Asya Geisberg Gallery is pleased to present “Rendezvous with Rama,” an exhibition of drawings by Matthew Craven. Each work is titled after a classic work of science fiction, with the show’s title being an homage to Arthur C. Clarke, best known for “2001: A Space Odyssey.” Craven’s style rests on a pleasing fusion of drawing with a fine point marker girded onto a grid of cells, resembling an early digital interface. It is one of many ways Craven finds parallels from antiquity to the present, as his work posits that all geometric abstraction, no matter the time or origin, plucks from a universality of forms and patterns. Craven’s central insight is that the unfamiliar must always be couched in the understood, just as science fiction can dream up a futuristic or alien world only by relating back to what we can easily observe.

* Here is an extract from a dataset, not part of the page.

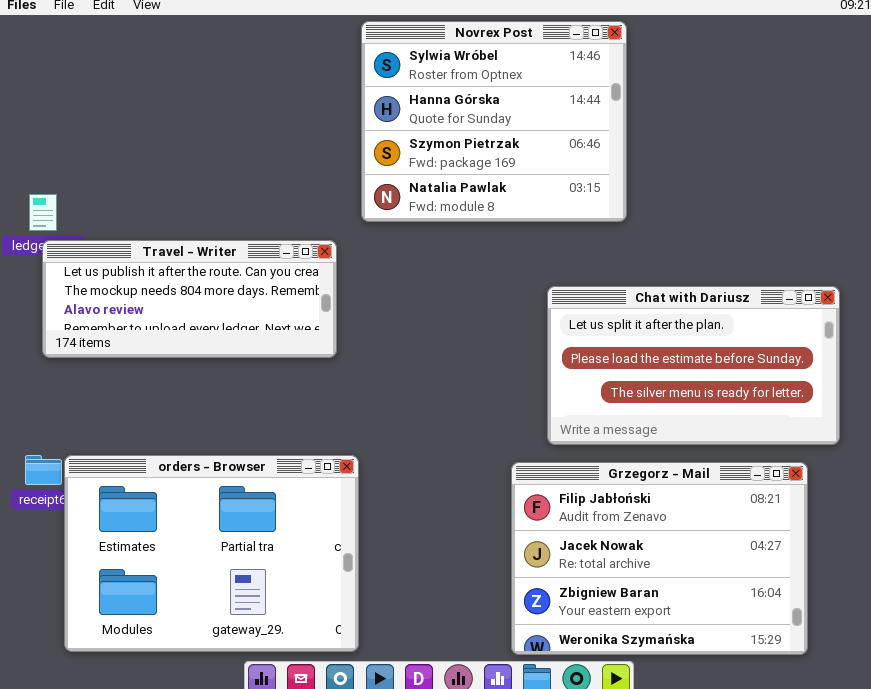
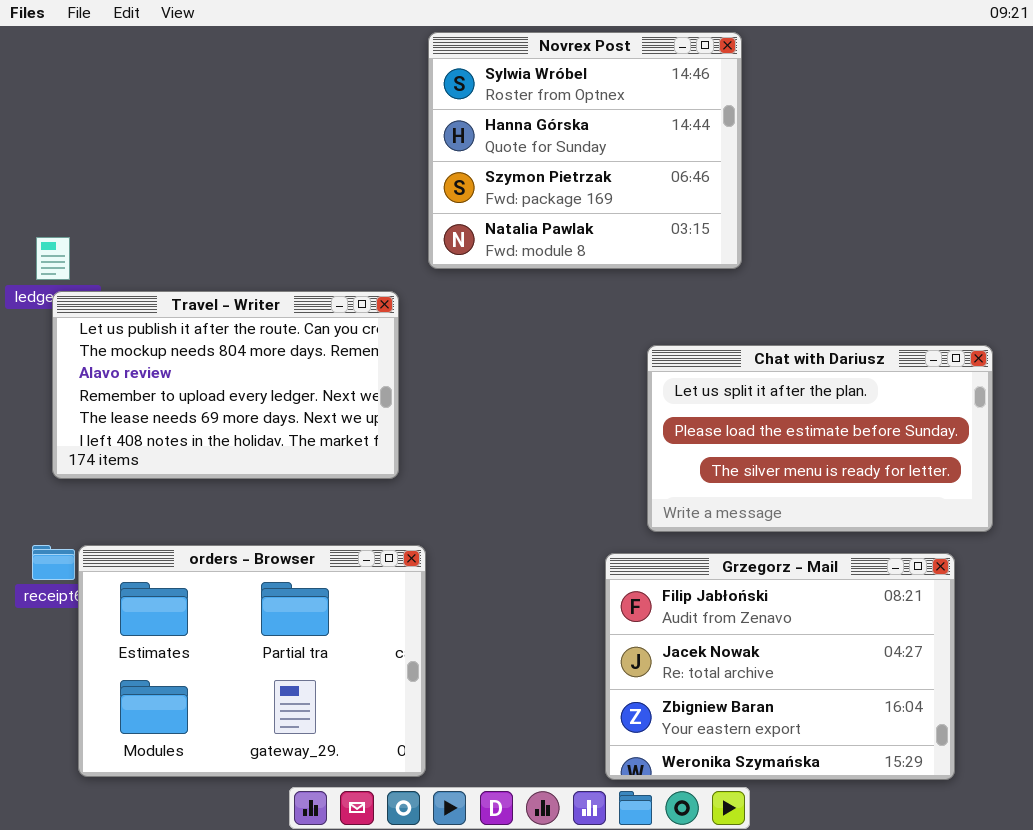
Travel - Writer: [42,240,337,358] -> [52,291,399,479], resized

Adept at the call and response to printed material, Craven now plumbs dusty paperbacks whose patinas mirror the faded, ripped, and taped up ‘60s and ‘70s B-movie posters he uses, long the substrate to his feverish drawing. The graphic boldness of book covers of the era meets its match - in Craven’s series, their minimalism refracted into baroque variations. A glowing orb floats in Chapterhouse, suggesting an unknown planet or distant sun, or perhaps a flying saucer. Pictographs abound, a hint of intra-universe communication.

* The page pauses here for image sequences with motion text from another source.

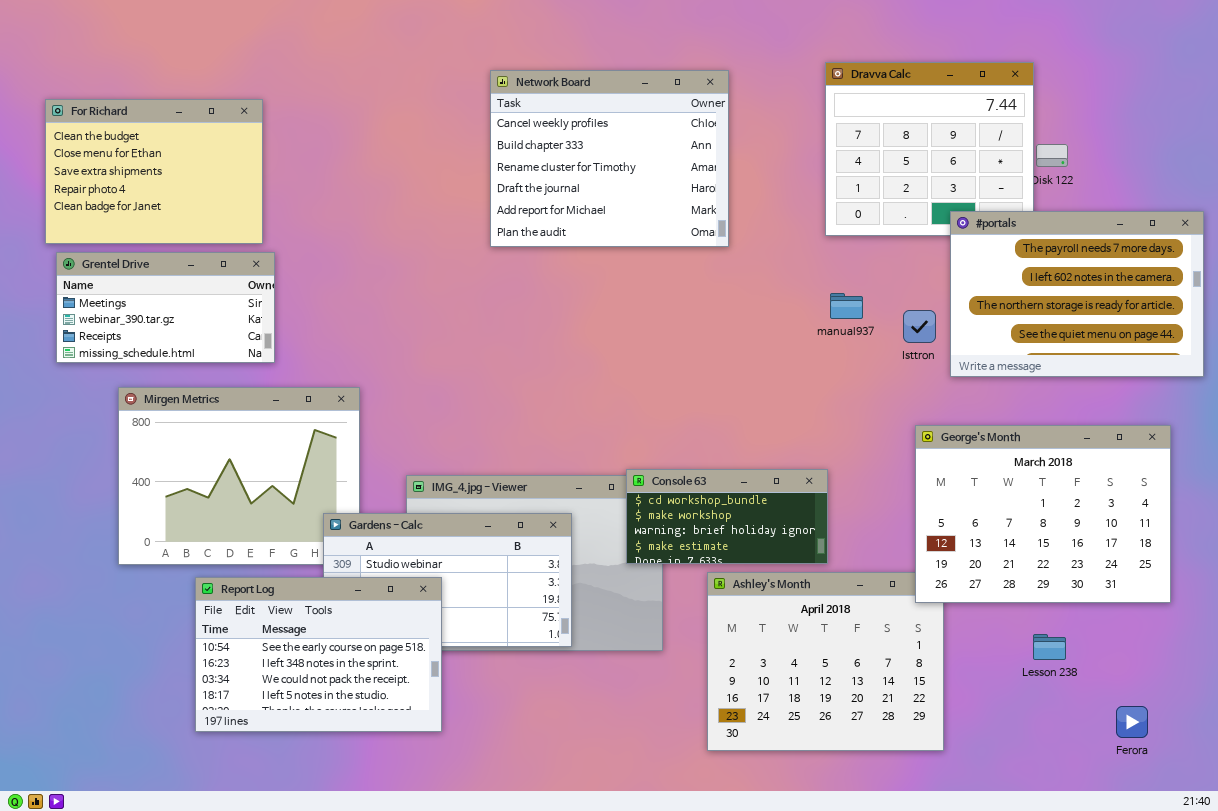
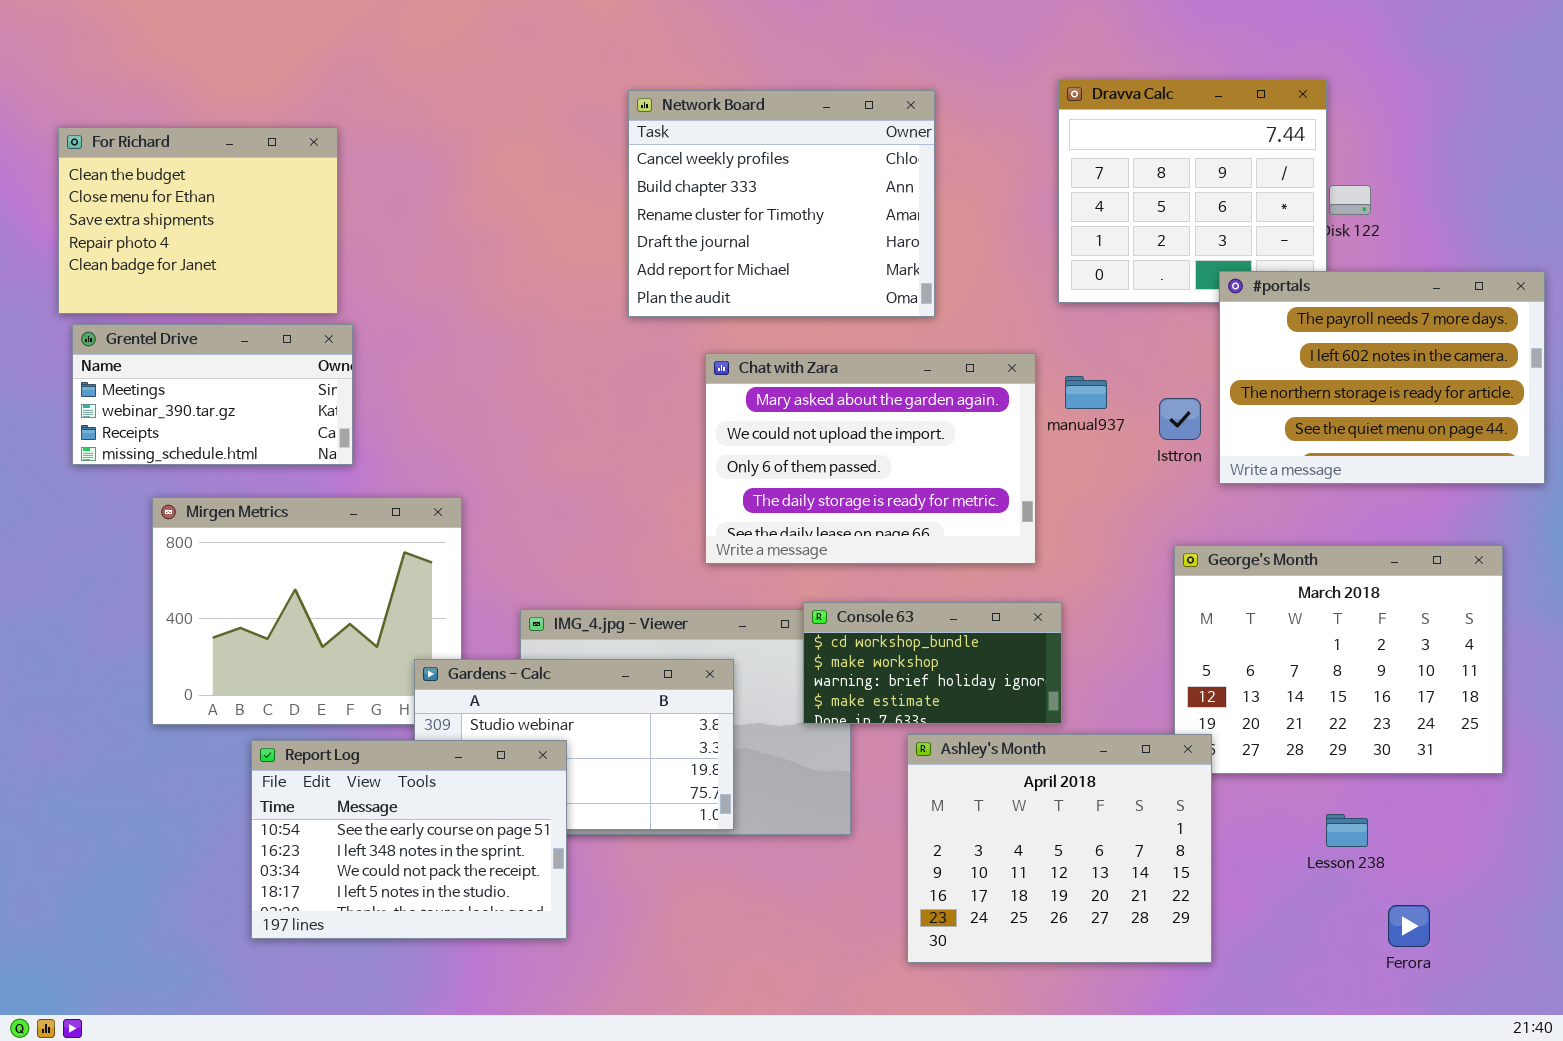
Chat with Zara: none -> [705,353,1036,564], opened
Ashley's Month: [707,572,944,751] -> [907,734,1212,963], raised
Ferora: [1116,706,1148,738] -> [1388,905,1430,947], moved

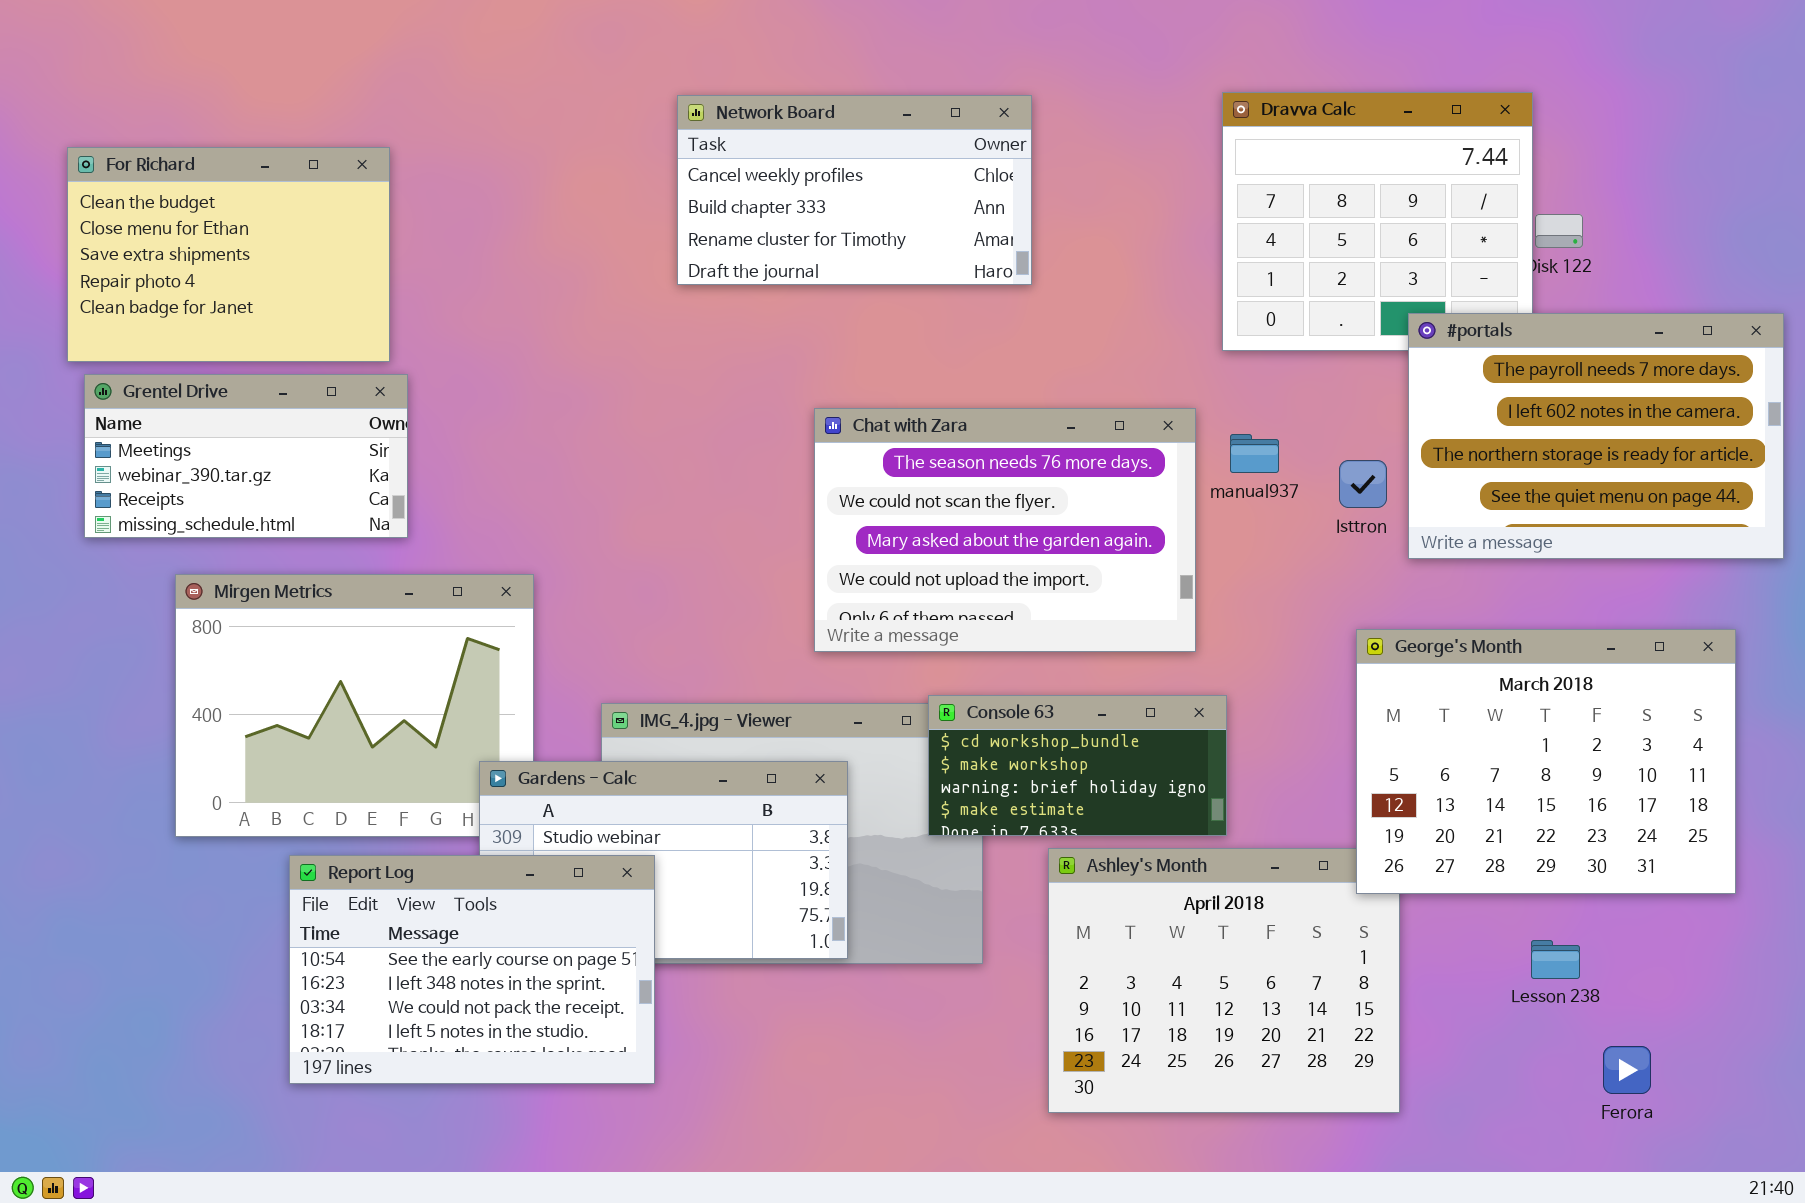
Network Board: [628,90,935,317] -> [677,95,1032,285], moved, resized
Chat with Zara: [705,353,1036,564] -> [814,408,1196,652], scrolled up 2 rows
George's Month: [1174,545,1503,774] -> [1356,629,1736,894], raised

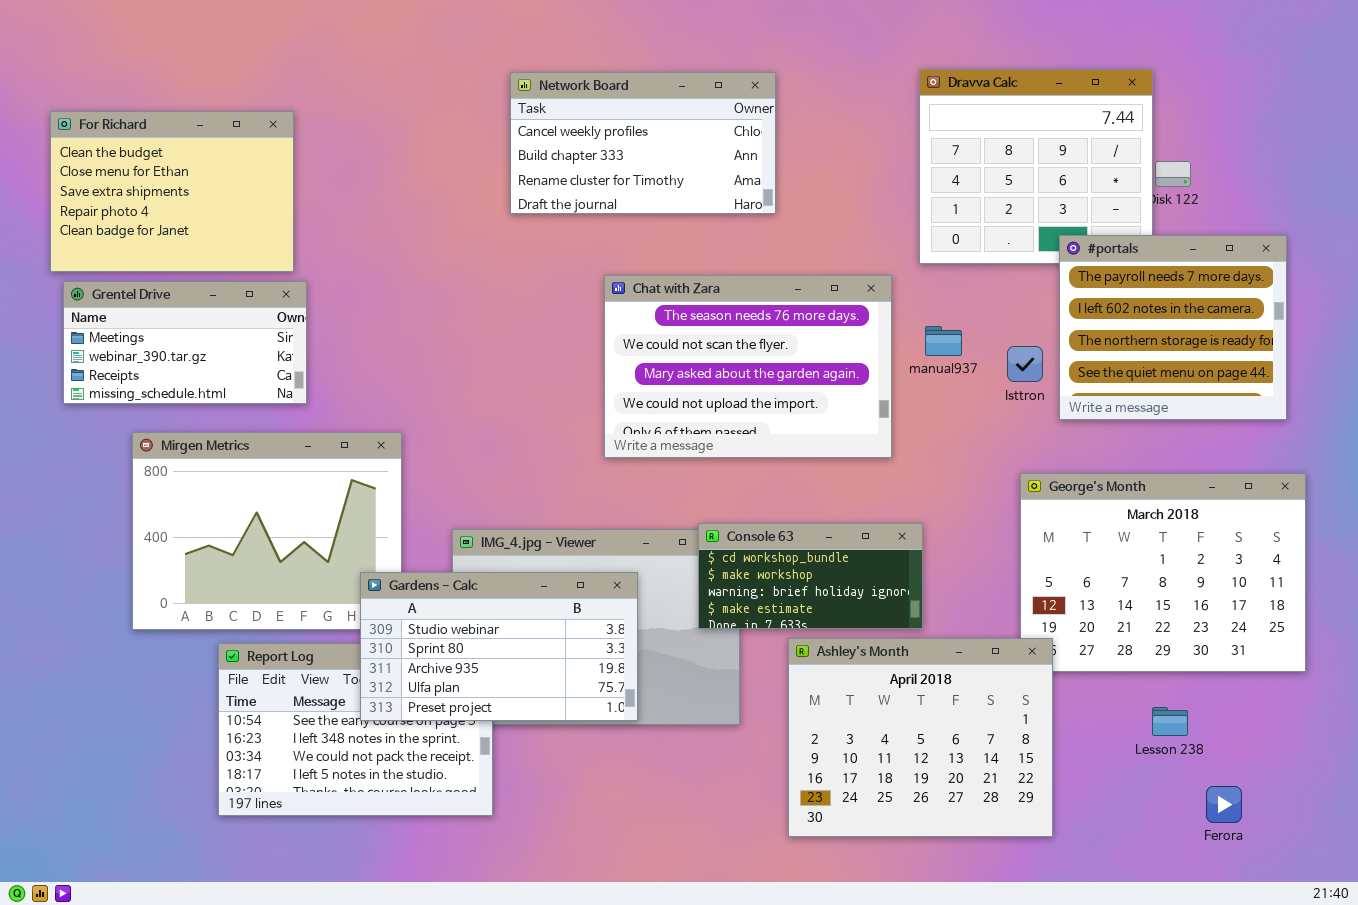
#portals: [1408,313,1784,559] -> [1059,235,1287,420], resized
Chat with Zara: [814,408,1196,652] -> [604,275,892,458], moved
Gardens - Calc: [479,761,848,959] -> [360,572,638,721], raised
Ashley's Month: [1048,848,1400,1113] -> [788,638,1053,837], raised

In the development of the exhibition, Craven was re-reading “Rendezvous,” a story told from the point of view of a group of human explorers who intercept an abandoned extraterrestrial spaceship in an attempt to unlock its mysteries. The ship's crew attempts to describe the strange landscape inside the alien vessel, and so Craven finds an apt metaphor for the viewer’s experience of his work. The crew attempt to articulate something seemingly familiar at first, but whose ultimate purpose of discovery remains unknown. In Neverwhere, Palace of Eternity and Foundation, a quasi-alphabet emerges from the striated blocky letters. Elsewhere, glyphs suggest an Aztec tale, and fragments of dense drawing could be a torii gate, pagoda, or ziggurat. In Ringworld parallel lines suggest a circuit, in other works, saguaros, flowers, or pixelated plants conjure a landscape, as the flatness of the design gets interrupted by moments of symbolic intent. Indeed, interpreting Craven’s work feels like squinting at an eye chart, or perhaps a frustrating attempt to decipher the Rosetta Stone. It is in that failure that the artist charts his series, akin to the explorers and human-alien encounters of the future as envisioned 50 years ago.